-- ACTIONS TO TAKE --
1. Copy the part of the Unicode whitespace message from "2016-08-04 16:37 GMT-03:00" to "or needs work.".
2. In the Unicode whitespace message, what web address does Leonardo Boiko give for the definitions used by Unicode regexpes?
3. Pick up the Unicode whitespace message from where it stops and keep writing it.
***** TEXT
Re: Whitespace characters in Unicode

From: Leonardo Boiko <leoboiko_at_namakajiri.net>
Date: Thu, 4 Aug 2016 17:17:04 -0300

What Mark Davis said; also, depending on what you need, consider taking a
look at the definitions used by Unicode regexpes, at
http://unicode.org/reports/tr18/ .

2016-08-04 16:37 GMT-03:00 Sean Leonard <lists+unicode_at_seantek.com>:

> Hi Unicode Folks:
>
> I am trying to come up with a sensible sets of characters that are
> considered whitespace or newlines in Unicode, and to understand the
> relative stability policy with respect to them. (This is for a formal
> syntax where the definition of "whitespace" matters, e.g., to separate
> identifiers, and I want to be as conservative as possible.) Please let me
> know if the stuff below is correct, or needs work.
**********
***** EXCERPTED DATA
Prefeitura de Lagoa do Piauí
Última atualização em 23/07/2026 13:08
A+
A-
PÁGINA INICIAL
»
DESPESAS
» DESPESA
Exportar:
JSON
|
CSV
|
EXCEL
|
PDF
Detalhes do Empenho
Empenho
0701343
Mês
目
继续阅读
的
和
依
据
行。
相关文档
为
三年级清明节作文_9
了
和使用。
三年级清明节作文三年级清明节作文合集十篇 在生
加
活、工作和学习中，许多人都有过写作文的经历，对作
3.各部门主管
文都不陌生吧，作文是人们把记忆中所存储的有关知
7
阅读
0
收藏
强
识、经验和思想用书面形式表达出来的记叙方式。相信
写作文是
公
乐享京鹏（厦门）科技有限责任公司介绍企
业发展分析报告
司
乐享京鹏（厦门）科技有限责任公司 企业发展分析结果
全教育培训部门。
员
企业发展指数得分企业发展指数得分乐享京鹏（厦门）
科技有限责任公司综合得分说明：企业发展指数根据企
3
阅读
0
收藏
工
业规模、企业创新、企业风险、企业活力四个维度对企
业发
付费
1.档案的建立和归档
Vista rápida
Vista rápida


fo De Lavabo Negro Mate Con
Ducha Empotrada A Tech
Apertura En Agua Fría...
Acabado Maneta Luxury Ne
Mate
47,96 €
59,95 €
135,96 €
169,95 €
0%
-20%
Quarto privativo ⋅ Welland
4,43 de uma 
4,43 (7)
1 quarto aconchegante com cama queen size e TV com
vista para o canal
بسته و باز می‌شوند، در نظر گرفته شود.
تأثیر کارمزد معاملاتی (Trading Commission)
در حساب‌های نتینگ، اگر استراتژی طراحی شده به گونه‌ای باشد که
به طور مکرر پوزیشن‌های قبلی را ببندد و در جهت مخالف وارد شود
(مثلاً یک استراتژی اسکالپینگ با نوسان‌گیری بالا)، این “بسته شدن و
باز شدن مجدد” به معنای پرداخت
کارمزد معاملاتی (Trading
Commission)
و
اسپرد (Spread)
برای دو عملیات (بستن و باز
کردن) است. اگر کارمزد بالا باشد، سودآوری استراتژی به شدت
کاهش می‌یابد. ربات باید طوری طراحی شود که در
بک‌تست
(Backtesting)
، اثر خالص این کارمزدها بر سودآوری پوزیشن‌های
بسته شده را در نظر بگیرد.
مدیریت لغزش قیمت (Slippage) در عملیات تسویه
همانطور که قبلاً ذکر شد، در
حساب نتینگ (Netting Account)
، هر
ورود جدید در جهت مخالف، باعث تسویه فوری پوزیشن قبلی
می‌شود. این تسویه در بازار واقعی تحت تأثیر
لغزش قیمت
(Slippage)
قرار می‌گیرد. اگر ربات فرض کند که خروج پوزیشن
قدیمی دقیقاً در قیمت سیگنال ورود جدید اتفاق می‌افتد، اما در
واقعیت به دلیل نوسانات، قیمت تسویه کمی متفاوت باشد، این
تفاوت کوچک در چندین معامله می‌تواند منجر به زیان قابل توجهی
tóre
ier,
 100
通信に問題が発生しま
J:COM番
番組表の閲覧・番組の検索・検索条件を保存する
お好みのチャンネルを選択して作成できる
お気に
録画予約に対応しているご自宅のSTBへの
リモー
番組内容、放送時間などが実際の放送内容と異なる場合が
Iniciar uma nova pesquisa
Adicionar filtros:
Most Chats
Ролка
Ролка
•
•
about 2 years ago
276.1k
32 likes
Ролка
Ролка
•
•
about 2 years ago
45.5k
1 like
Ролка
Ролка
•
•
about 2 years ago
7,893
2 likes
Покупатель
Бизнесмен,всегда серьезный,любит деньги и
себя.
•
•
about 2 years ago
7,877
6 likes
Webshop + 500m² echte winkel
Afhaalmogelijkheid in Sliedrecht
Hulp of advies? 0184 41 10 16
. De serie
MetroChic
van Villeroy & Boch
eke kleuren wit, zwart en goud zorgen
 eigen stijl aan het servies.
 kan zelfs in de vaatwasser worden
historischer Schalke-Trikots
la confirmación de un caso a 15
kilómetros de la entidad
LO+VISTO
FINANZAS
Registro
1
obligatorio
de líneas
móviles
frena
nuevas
**********
-- LIST OF ANSWERS --
1.
2016-08-04 16:37 GMT-03:00 Sean Leonard <lists+unicode_at_seantek.com>:

> Hi Unicode Folks:
>
> I am trying to come up with a sensible sets of characters that are
> considered whitespace or newlines in Unicode, and to understand the
> relative stability policy with respect to them. (This is for a formal
> syntax where the definition of "whitespace" matters, e.g., to separate
> identifiers, and I want to be as conservative as possible.) Please let me
> know if the stuff below is correct, or needs work.

2. http://unicode.org/reports/tr18/

3.
>
> The following characters / sequences are considered line breaking
> characters, per UAX #14 and Section 5.8 of UNICODE:
>
> CRLF CR LF FF VT NEL LS PS
>
> So, basically: U+000A-U+000D, U+0085, U+2028, U+2029, and the combination
> U+000D U+000A (treated as one line break). These characters / sequences are
> called "newlines".
>
> There will not be any additional code points that are assigned to be line
> breaks. (Correct?)
>
> CRLF, CR, LF, and NEL are also considered "newline functions" or NLF.
> These are distinguished from other codes (above) that also mean line
> breaks, mainly because of historical and widespread use of them.
>
> There are several formatting characters that affect word wrapping and line
> breaking, as discussed in those documents...but they are not line breaking
> characters.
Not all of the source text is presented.